What then is the novelty of the Third Way? There are two characteristics which make the Third Way a new paradigm in economics. Firstly there is the new theoretic definition of the ”invisible hand”. Until now it has been believed – or people have been made to believe – that the ”invisible hand” works in an economy where individuals have freedom as sellers to categorise buyers and to establish exclusive trading coalitions. The theory of the Third Way proves unambiguously that it is an incorrect assumption. The ”invisible hand” is a hand of a free and equal buyer, not a hand of a free and equal seller.
Secondly there is the new theoretic definition of a socialistic act. So far there has been a great confusion about which legislation is socialistic and which is required to ensure market economy. Only the discovery that the socialistic power is the power to categorise makes the difference clear. A legislation or agreement is non-socialistic if it restricts the power to make economic categories. These definitions make it possible to tell the Third Way from the First (socialism) and the Second (capitalism) as well as from mixed economies. So we can unite the above mentioned, until now separate and theoretically weak objectives, under one theory – and perhaps one political movement.

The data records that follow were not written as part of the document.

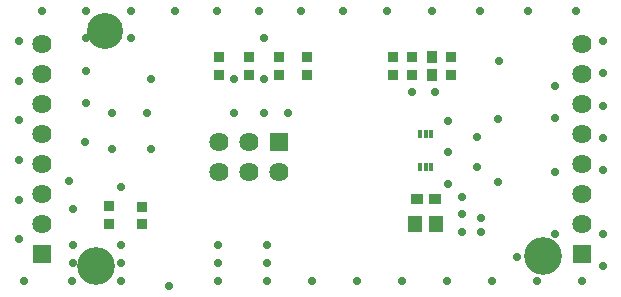
<source format=gts>
%FSLAX25Y25*%
%MOIN*%
G70*
G01*
G75*
G04 Layer_Color=8388736*
%ADD10C,0.00500*%
%ADD11R,0.04500X0.05000*%
%ADD12R,0.03500X0.03200*%
%ADD13R,0.00984X0.02165*%
%ADD14R,0.03200X0.03000*%
%ADD15R,0.03200X0.03500*%
%ADD16C,0.01500*%
%ADD17C,0.02000*%
%ADD18C,0.01000*%
%ADD19R,0.06000X0.06000*%
%ADD20C,0.06000*%
%ADD21C,0.03937*%
%ADD22C,0.04000*%
%ADD23C,0.02400*%
%ADD24C,0.03200*%
%ADD25C,0.01200*%
%ADD26C,0.03000*%
%ADD27C,0.00400*%
%ADD28C,0.00200*%
%ADD29C,0.00800*%
%ADD30R,0.04900X0.05400*%
%ADD31R,0.03900X0.03600*%
%ADD32R,0.01384X0.02565*%
%ADD33R,0.03600X0.03400*%
%ADD34R,0.03600X0.03900*%
%ADD35R,0.06400X0.06400*%
%ADD36C,0.06400*%
%ADD37C,0.12598*%
%ADD38C,0.12000*%
%ADD39C,0.02800*%
D30*
X241500Y124000D02*
D03*
X234500D02*
D03*
D31*
X235000Y132500D02*
D03*
X241000D02*
D03*
D32*
X236032Y153913D02*
D03*
X238000D02*
D03*
X239968D02*
D03*
X236032Y143087D02*
D03*
X238000D02*
D03*
X239968D02*
D03*
D33*
X246500Y179600D02*
D03*
Y173600D02*
D03*
X233500Y179600D02*
D03*
Y173600D02*
D03*
X227000Y179600D02*
D03*
Y173600D02*
D03*
X198500D02*
D03*
Y179600D02*
D03*
X189000D02*
D03*
Y173600D02*
D03*
X179000Y179600D02*
D03*
Y173600D02*
D03*
X169000Y179600D02*
D03*
Y173600D02*
D03*
X143500Y124100D02*
D03*
Y129900D02*
D03*
X132500Y130000D02*
D03*
Y124000D02*
D03*
D34*
X240000Y173600D02*
D03*
Y179600D02*
D03*
D35*
X290000Y114000D02*
D03*
X110000D02*
D03*
X189000Y151500D02*
D03*
D36*
X290000Y124000D02*
D03*
Y134000D02*
D03*
Y144000D02*
D03*
Y154000D02*
D03*
Y164000D02*
D03*
Y174000D02*
D03*
Y184000D02*
D03*
X110000Y124000D02*
D03*
Y134000D02*
D03*
Y144000D02*
D03*
Y154000D02*
D03*
Y164000D02*
D03*
Y174000D02*
D03*
Y184000D02*
D03*
X189000Y141500D02*
D03*
X179000Y151500D02*
D03*
Y141500D02*
D03*
X169000Y151500D02*
D03*
Y141500D02*
D03*
D37*
X128000Y110000D02*
D03*
X277000Y113500D02*
D03*
D38*
X131000Y188500D02*
D03*
D39*
X281000Y141500D02*
D03*
Y170000D02*
D03*
Y159500D02*
D03*
X262500Y178500D02*
D03*
X262000Y159000D02*
D03*
Y138000D02*
D03*
X255000Y143000D02*
D03*
Y153000D02*
D03*
X256500Y121500D02*
D03*
Y126000D02*
D03*
X250000Y121500D02*
D03*
Y127250D02*
D03*
Y133000D02*
D03*
X245500Y137500D02*
D03*
Y148000D02*
D03*
Y158500D02*
D03*
X281000Y120714D02*
D03*
X268500Y113000D02*
D03*
X233500Y168000D02*
D03*
X241000D02*
D03*
X136625Y117000D02*
D03*
X120500D02*
D03*
X240000Y195000D02*
D03*
X225250D02*
D03*
X210500D02*
D03*
X110000D02*
D03*
X124833D02*
D03*
X139667D02*
D03*
X154500D02*
D03*
X168500D02*
D03*
X182500D02*
D03*
X196500D02*
D03*
X256000D02*
D03*
X272000D02*
D03*
X288000D02*
D03*
X297000Y185000D02*
D03*
Y174286D02*
D03*
Y163571D02*
D03*
Y152857D02*
D03*
Y120714D02*
D03*
Y110000D02*
D03*
X290000Y105000D02*
D03*
X275000D02*
D03*
X260000D02*
D03*
X245000D02*
D03*
X230000D02*
D03*
X215000D02*
D03*
X200000D02*
D03*
X102500Y185000D02*
D03*
Y171800D02*
D03*
Y158600D02*
D03*
Y145400D02*
D03*
Y132200D02*
D03*
Y119000D02*
D03*
X104000Y105000D02*
D03*
X120200D02*
D03*
X136400D02*
D03*
X152500Y103500D02*
D03*
X168800Y105000D02*
D03*
X185000D02*
D03*
X168800Y111000D02*
D03*
X168875Y117000D02*
D03*
X185000D02*
D03*
Y111000D02*
D03*
X297000Y142143D02*
D03*
X120500Y111000D02*
D03*
X136500D02*
D03*
X124833Y186000D02*
D03*
Y175000D02*
D03*
Y164500D02*
D03*
X139667Y186000D02*
D03*
X184000D02*
D03*
X146500Y172500D02*
D03*
X145000Y161000D02*
D03*
X146500Y149000D02*
D03*
X133500Y161000D02*
D03*
Y149000D02*
D03*
X136500Y136500D02*
D03*
X124500Y151500D02*
D03*
X119000Y138500D02*
D03*
X120500Y129000D02*
D03*
X174000Y172500D02*
D03*
X184167D02*
D03*
X174000Y161000D02*
D03*
X184167D02*
D03*
X192000D02*
D03*
M02*

</source>
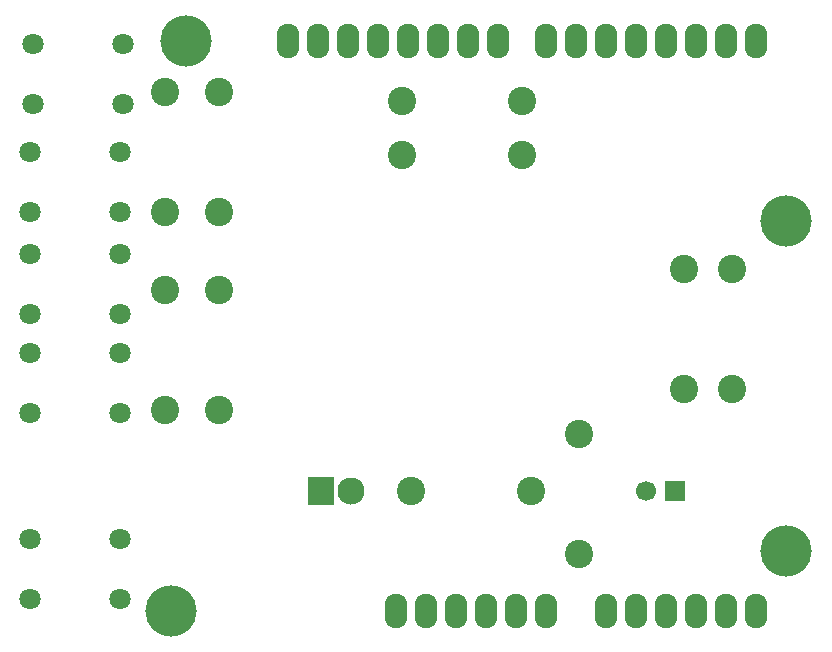
<source format=gbr>
G04 #@! TF.FileFunction,Soldermask,Bot*
%FSLAX46Y46*%
G04 Gerber Fmt 4.6, Leading zero omitted, Abs format (unit mm)*
G04 Created by KiCad (PCBNEW (2015-07-26 BZR 5996)-product) date Thu 30 Jul 2015 12:08:43 AM EDT*
%MOMM*%
G01*
G04 APERTURE LIST*
%ADD10C,0.100000*%
%ADD11R,1.700000X1.700000*%
%ADD12C,1.700000*%
%ADD13R,2.300000X2.400000*%
%ADD14C,2.300000*%
%ADD15C,2.398980*%
%ADD16C,1.797000*%
%ADD17O,1.924000X2.940000*%
%ADD18C,4.337000*%
G04 APERTURE END LIST*
D10*
D11*
X205232000Y-92710000D03*
D12*
X202732000Y-92710000D03*
D13*
X175260000Y-92710000D03*
D14*
X177800000Y-92710000D03*
D15*
X162052000Y-75692000D03*
X162052000Y-85852000D03*
X166624000Y-75692000D03*
X166624000Y-85852000D03*
X162052000Y-58928000D03*
X162052000Y-69088000D03*
X166624000Y-58928000D03*
X166624000Y-69088000D03*
X197104000Y-98044000D03*
X197104000Y-87884000D03*
X193040000Y-92710000D03*
X182880000Y-92710000D03*
X205994000Y-84074000D03*
X205994000Y-73914000D03*
X210058000Y-84074000D03*
X210058000Y-73914000D03*
X182118000Y-64262000D03*
X192278000Y-64262000D03*
X182118000Y-59690000D03*
X192278000Y-59690000D03*
D16*
X158242000Y-81026000D03*
X158242000Y-86106000D03*
X150622000Y-81026000D03*
X150622000Y-86106000D03*
X158242000Y-72644000D03*
X158242000Y-77724000D03*
X150622000Y-72644000D03*
X150622000Y-77724000D03*
X158242000Y-64008000D03*
X158242000Y-69088000D03*
X150622000Y-64008000D03*
X150622000Y-69088000D03*
X158496000Y-54864000D03*
X158496000Y-59944000D03*
X150876000Y-54864000D03*
X150876000Y-59944000D03*
X158242000Y-96774000D03*
X158242000Y-101854000D03*
X150622000Y-96774000D03*
X150622000Y-101854000D03*
D17*
X212090000Y-102870000D03*
X209550000Y-102870000D03*
X207010000Y-102870000D03*
X199390000Y-102870000D03*
X201930000Y-102870000D03*
X204470000Y-102870000D03*
X194310000Y-102870000D03*
X191770000Y-102870000D03*
X189230000Y-102870000D03*
X184150000Y-102870000D03*
X181610000Y-102870000D03*
X212090000Y-54610000D03*
X209550000Y-54610000D03*
X207010000Y-54610000D03*
X204470000Y-54610000D03*
X201930000Y-54610000D03*
X199390000Y-54610000D03*
X196850000Y-54610000D03*
X194310000Y-54610000D03*
X190246000Y-54610000D03*
X187706000Y-54610000D03*
X185166000Y-54610000D03*
X182626000Y-54610000D03*
X180086000Y-54610000D03*
X177546000Y-54610000D03*
X175006000Y-54610000D03*
X172466000Y-54610000D03*
X186690000Y-102870000D03*
D18*
X214630000Y-97790000D03*
X214630000Y-69850000D03*
X163830000Y-54610000D03*
X162560000Y-102870000D03*
M02*

</source>
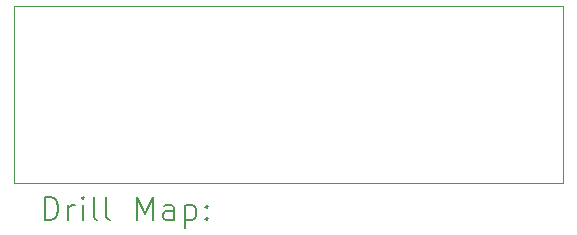
<source format=gbr>
%TF.GenerationSoftware,KiCad,Pcbnew,8.0.5*%
%TF.CreationDate,2024-11-04T14:21:08-06:00*%
%TF.ProjectId,Jack PCB,4a61636b-2050-4434-922e-6b696361645f,rev?*%
%TF.SameCoordinates,Original*%
%TF.FileFunction,Drillmap*%
%TF.FilePolarity,Positive*%
%FSLAX45Y45*%
G04 Gerber Fmt 4.5, Leading zero omitted, Abs format (unit mm)*
G04 Created by KiCad (PCBNEW 8.0.5) date 2024-11-04 14:21:08*
%MOMM*%
%LPD*%
G01*
G04 APERTURE LIST*
%ADD10C,0.050000*%
%ADD11C,0.200000*%
G04 APERTURE END LIST*
D10*
X12900000Y-9400000D02*
X17550000Y-9400000D01*
X17550000Y-10900000D01*
X12900000Y-10900000D01*
X12900000Y-9400000D01*
D11*
X13158277Y-11213984D02*
X13158277Y-11013984D01*
X13158277Y-11013984D02*
X13205896Y-11013984D01*
X13205896Y-11013984D02*
X13234467Y-11023508D01*
X13234467Y-11023508D02*
X13253515Y-11042555D01*
X13253515Y-11042555D02*
X13263039Y-11061603D01*
X13263039Y-11061603D02*
X13272562Y-11099698D01*
X13272562Y-11099698D02*
X13272562Y-11128270D01*
X13272562Y-11128270D02*
X13263039Y-11166365D01*
X13263039Y-11166365D02*
X13253515Y-11185412D01*
X13253515Y-11185412D02*
X13234467Y-11204460D01*
X13234467Y-11204460D02*
X13205896Y-11213984D01*
X13205896Y-11213984D02*
X13158277Y-11213984D01*
X13358277Y-11213984D02*
X13358277Y-11080650D01*
X13358277Y-11118746D02*
X13367801Y-11099698D01*
X13367801Y-11099698D02*
X13377324Y-11090174D01*
X13377324Y-11090174D02*
X13396372Y-11080650D01*
X13396372Y-11080650D02*
X13415420Y-11080650D01*
X13482086Y-11213984D02*
X13482086Y-11080650D01*
X13482086Y-11013984D02*
X13472562Y-11023508D01*
X13472562Y-11023508D02*
X13482086Y-11033031D01*
X13482086Y-11033031D02*
X13491610Y-11023508D01*
X13491610Y-11023508D02*
X13482086Y-11013984D01*
X13482086Y-11013984D02*
X13482086Y-11033031D01*
X13605896Y-11213984D02*
X13586848Y-11204460D01*
X13586848Y-11204460D02*
X13577324Y-11185412D01*
X13577324Y-11185412D02*
X13577324Y-11013984D01*
X13710658Y-11213984D02*
X13691610Y-11204460D01*
X13691610Y-11204460D02*
X13682086Y-11185412D01*
X13682086Y-11185412D02*
X13682086Y-11013984D01*
X13939229Y-11213984D02*
X13939229Y-11013984D01*
X13939229Y-11013984D02*
X14005896Y-11156841D01*
X14005896Y-11156841D02*
X14072562Y-11013984D01*
X14072562Y-11013984D02*
X14072562Y-11213984D01*
X14253515Y-11213984D02*
X14253515Y-11109222D01*
X14253515Y-11109222D02*
X14243991Y-11090174D01*
X14243991Y-11090174D02*
X14224943Y-11080650D01*
X14224943Y-11080650D02*
X14186848Y-11080650D01*
X14186848Y-11080650D02*
X14167801Y-11090174D01*
X14253515Y-11204460D02*
X14234467Y-11213984D01*
X14234467Y-11213984D02*
X14186848Y-11213984D01*
X14186848Y-11213984D02*
X14167801Y-11204460D01*
X14167801Y-11204460D02*
X14158277Y-11185412D01*
X14158277Y-11185412D02*
X14158277Y-11166365D01*
X14158277Y-11166365D02*
X14167801Y-11147317D01*
X14167801Y-11147317D02*
X14186848Y-11137793D01*
X14186848Y-11137793D02*
X14234467Y-11137793D01*
X14234467Y-11137793D02*
X14253515Y-11128270D01*
X14348753Y-11080650D02*
X14348753Y-11280650D01*
X14348753Y-11090174D02*
X14367801Y-11080650D01*
X14367801Y-11080650D02*
X14405896Y-11080650D01*
X14405896Y-11080650D02*
X14424943Y-11090174D01*
X14424943Y-11090174D02*
X14434467Y-11099698D01*
X14434467Y-11099698D02*
X14443991Y-11118746D01*
X14443991Y-11118746D02*
X14443991Y-11175889D01*
X14443991Y-11175889D02*
X14434467Y-11194936D01*
X14434467Y-11194936D02*
X14424943Y-11204460D01*
X14424943Y-11204460D02*
X14405896Y-11213984D01*
X14405896Y-11213984D02*
X14367801Y-11213984D01*
X14367801Y-11213984D02*
X14348753Y-11204460D01*
X14529705Y-11194936D02*
X14539229Y-11204460D01*
X14539229Y-11204460D02*
X14529705Y-11213984D01*
X14529705Y-11213984D02*
X14520182Y-11204460D01*
X14520182Y-11204460D02*
X14529705Y-11194936D01*
X14529705Y-11194936D02*
X14529705Y-11213984D01*
X14529705Y-11090174D02*
X14539229Y-11099698D01*
X14539229Y-11099698D02*
X14529705Y-11109222D01*
X14529705Y-11109222D02*
X14520182Y-11099698D01*
X14520182Y-11099698D02*
X14529705Y-11090174D01*
X14529705Y-11090174D02*
X14529705Y-11109222D01*
M02*

</source>
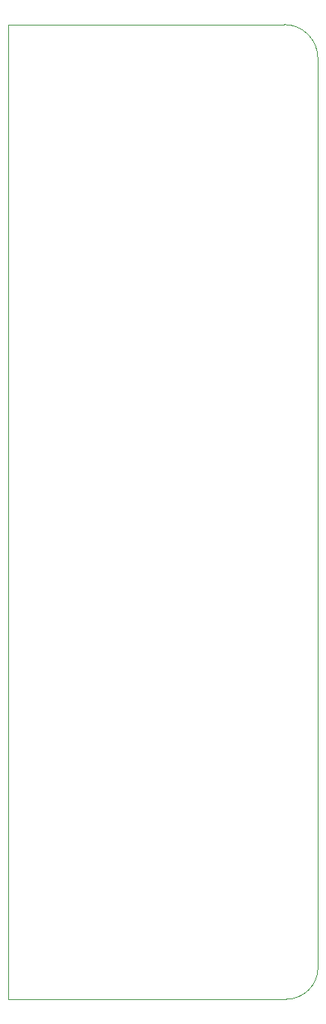
<source format=gbr>
%TF.GenerationSoftware,KiCad,Pcbnew,(6.0.11)*%
%TF.CreationDate,2023-02-21T23:01:44+01:00*%
%TF.ProjectId,eurorack-pmod-pcb,6575726f-7261-4636-9b2d-706d6f642d70,rev?*%
%TF.SameCoordinates,Original*%
%TF.FileFunction,Profile,NP*%
%FSLAX46Y46*%
G04 Gerber Fmt 4.6, Leading zero omitted, Abs format (unit mm)*
G04 Created by KiCad (PCBNEW (6.0.11)) date 2023-02-21 23:01:44*
%MOMM*%
%LPD*%
G01*
G04 APERTURE LIST*
%TA.AperFunction,Profile*%
%ADD10C,0.100000*%
%TD*%
G04 APERTURE END LIST*
D10*
X11430000Y-109996000D02*
G75*
G03*
X15000000Y-106426000I0J3570000D01*
G01*
X14986000Y-3810000D02*
X15000000Y-106426000D01*
X-20000000Y0D02*
X-20000000Y-110000000D01*
X11430000Y-109996000D02*
X-20000000Y-110000000D01*
X11176000Y0D02*
X-20000000Y0D01*
X14986000Y-3810000D02*
G75*
G03*
X11176000Y0I-3810000J0D01*
G01*
M02*

</source>
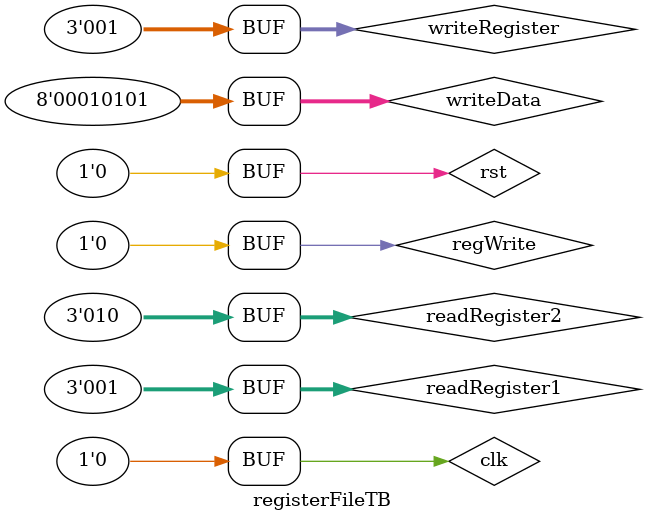
<source format=v>
module registerFile(
	input [2:0] readRegister1, readRegister2, writeRegister,
	input clk, rst, regWrite,
	input [7:0]writeData,
	output [7:0] readData1, readData2
);
	reg [7:0]mem[0:7];
	integer i;

	always @(negedge clk or posedge rst) begin
		if (rst) begin
            for (i = 0; i < 8; i = i + 1)
                mem[i] = 8'b0;
        end
        else if (regWrite)
            mem[writeRegister] = writeData;
        mem[0] = 8'b0;
	end

	assign readData1 = mem[readRegister1];
    assign readData2 = mem[readRegister2];

endmodule

module registerFileTB();
	reg [2:0] readRegister1, readRegister2, writeRegister;
	reg clk, rst, regWrite;
	reg [7:0]writeData;
	wire [7:0] readData1, readData2;

  	registerFile regFile(readRegister1, readRegister2, writeRegister, clk, rst, regWrite, writeData, readData1, readData2);
  
	initial begin
		clk=0;
    	repeat (40)
    	#200 clk=~clk;
	end
  
  	initial begin
    	#200;
    	rst = 1; 
	    #400;
	    rst = 0;
	    readRegister1 = 3'b001;
	    readRegister2 = 3'b010;
	    regWrite = 1'b0;
	    #400;
	    writeRegister = 3'b001;
	    writeData = 8'b00010101;
	    readRegister1 = 3'b011;
	    readRegister2 = 3'b100;
	    regWrite = 1'b1;
	    #400;
	    readRegister1 = 3'b001;
	    readRegister2 = 3'b010;
	    regWrite = 1'b0;
	    #400;
  	end
endmodule
</source>
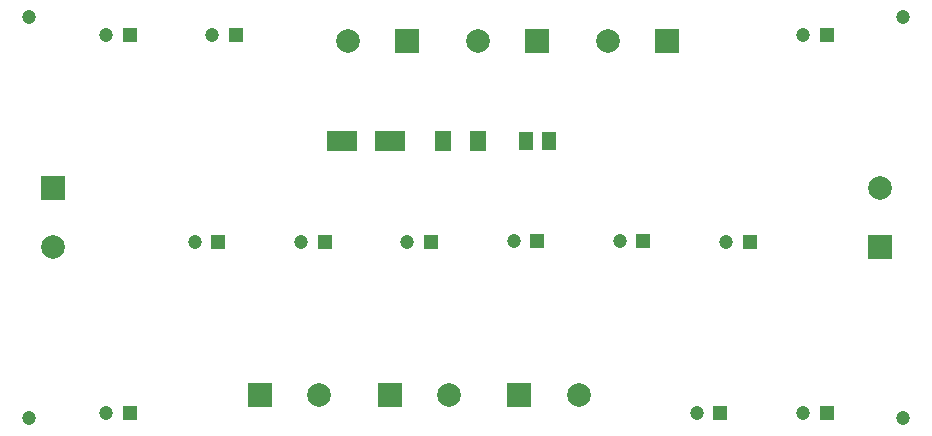
<source format=gts>
G04*
G04 #@! TF.GenerationSoftware,Altium Limited,Altium Designer,23.2.1 (34)*
G04*
G04 Layer_Color=8388736*
%FSLAX44Y44*%
%MOMM*%
G71*
G04*
G04 #@! TF.SameCoordinates,8A9164C7-5861-4A14-A232-5D20C8E6C238*
G04*
G04*
G04 #@! TF.FilePolarity,Negative*
G04*
G01*
G75*
%ADD13R,1.3561X1.8098*%
%ADD14R,1.3061X1.5098*%
%ADD15R,2.5000X1.7000*%
%ADD16C,1.2032*%
%ADD17C,1.2000*%
%ADD18R,1.2000X1.2000*%
%ADD19C,2.0000*%
%ADD20R,2.0000X2.0000*%
%ADD21R,2.0000X2.0000*%
D13*
X379989Y265000D02*
D03*
X410011D02*
D03*
D14*
X450239D02*
D03*
X469761D02*
D03*
D15*
X335000D02*
D03*
X295000D02*
D03*
D16*
X30000Y370000D02*
D03*
Y30000D02*
D03*
X770000Y370000D02*
D03*
Y30000D02*
D03*
D17*
X530000Y180000D02*
D03*
X170000Y179500D02*
D03*
X440000Y180000D02*
D03*
X260000Y179500D02*
D03*
X620000D02*
D03*
X350000D02*
D03*
X95000Y354500D02*
D03*
X185000Y355000D02*
D03*
X95000Y34500D02*
D03*
X685000Y35000D02*
D03*
X595000Y34500D02*
D03*
X685000Y354500D02*
D03*
D18*
X550000Y180000D02*
D03*
X190000Y179500D02*
D03*
X460000Y180000D02*
D03*
X280000Y179500D02*
D03*
X640000D02*
D03*
X370000D02*
D03*
X115000Y354500D02*
D03*
X205000Y355000D02*
D03*
X115000Y34500D02*
D03*
X705000Y35000D02*
D03*
X615000Y34500D02*
D03*
X705000Y354500D02*
D03*
D19*
X50000Y175000D02*
D03*
X300000Y350000D02*
D03*
X275000Y50000D02*
D03*
X385000D02*
D03*
X495000D02*
D03*
X750000Y225000D02*
D03*
X520000Y350000D02*
D03*
X410000D02*
D03*
D20*
X50000Y225000D02*
D03*
X750000Y175000D02*
D03*
D21*
X350000Y350000D02*
D03*
X225000Y50000D02*
D03*
X335000D02*
D03*
X445000D02*
D03*
X570000Y350000D02*
D03*
X460000D02*
D03*
M02*

</source>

There is no doubt: the theoretic foundation of the Third Way is stronger than that of socialism or capitalism. Now the interesting question is: What does that mean in practice? Will the world economy obey the rules of Third Way economics better than the rules of socialist or capitalist economics? It would be easy to join the chorus of ”realists” and say that a scientific theory is quite different from everyday practice; today capitalists have all the power to keep the world economy as it is regardless to what the theory says. As a scientist I cannot agree on that opinion. I have to say that according to the best available knowledge also the economic systems develop, usually against the will of the old power. After the First and the Second System there will be the Third System – and then a Fourth, whatever it is. The question is how do we make it happen.
The Third Way theory implies simply that the size and power of corporations, governments and trading coalitions will diminish compared to the present world. The secret pacts will be revealed and the system will become harder to control, more random. Obviously this theory can be correct either in an unintentional or in an intentional way.
In the unintentional way the randomness is an unwanted result of the capitalist-socialist practice. The economic competition becomes harder and harder leading to unrealistic accumulations of contracts (power) which explode destroying economic structures and increasing the portion of random economy – just what is happening today in some capitalist-socialist countries in Asia, including Japan and Russia.
In the intentional way the randomness is a conscious choice. The power of corporations and governments is diminished by international agreements on taking the Third Way. I am not saying it is an easy way either, but in the end of this way I see light.